Une étude sur la santé des enfants de maternelle dont les résultats ont été publiés en 2011 montre quant à elle que c’est dans l’Ouest, notamment en Bretagne et en Normandie, qu’on recense le plus de petits asthmatiques. Beaucoup plus qu’à Paris et en banlieue.

Des facteurs multiples. Il est évident qu’il y a un lien entre la qualité de l’air et le nombre des hospitalisations pour crise d’asthme. Les études le confirment. Il est évident également qu’on respire mieux à Saint-Brieuc qu’à Paris. Mais la qualité de l’air n’est pas le seul facteur à prendre en compte pour cette maladie.
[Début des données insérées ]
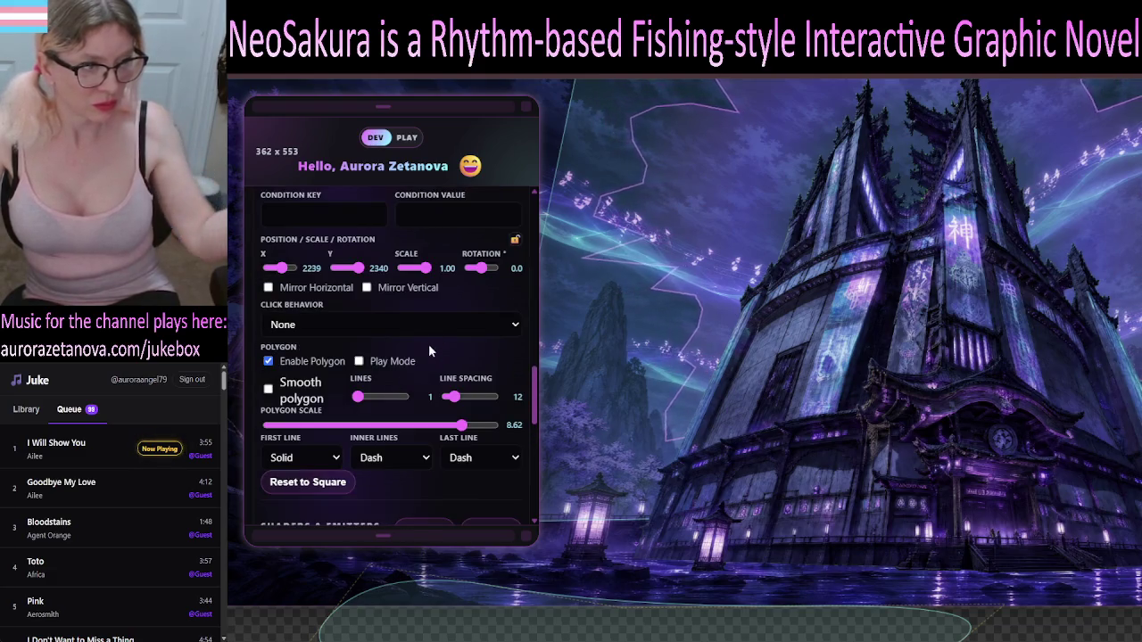
scroll(388, 300, "up", 2)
L’humidité, le climat, la présence d'acariens, les pollens et l’alimentation sont également considérés comme des facteurs aggravants, au même titre que la pollution. Un enfant qui mange trois fois par semaine dans un fast-food a ainsi 40% de risque de plus de souffrir d’un asthme sévère. La malbouffe est aussi mauvaise pour les bronches que les particules émises par les moteurs diesel.

ALORS VRAI OU FAUX ? Si la pollution peut exacerber un asthme existant, elle n’augmente pas le nombre de malades. Il y a ainsi moins d’asthmatiques en Ile-de-France que dans le reste du bassin parisien.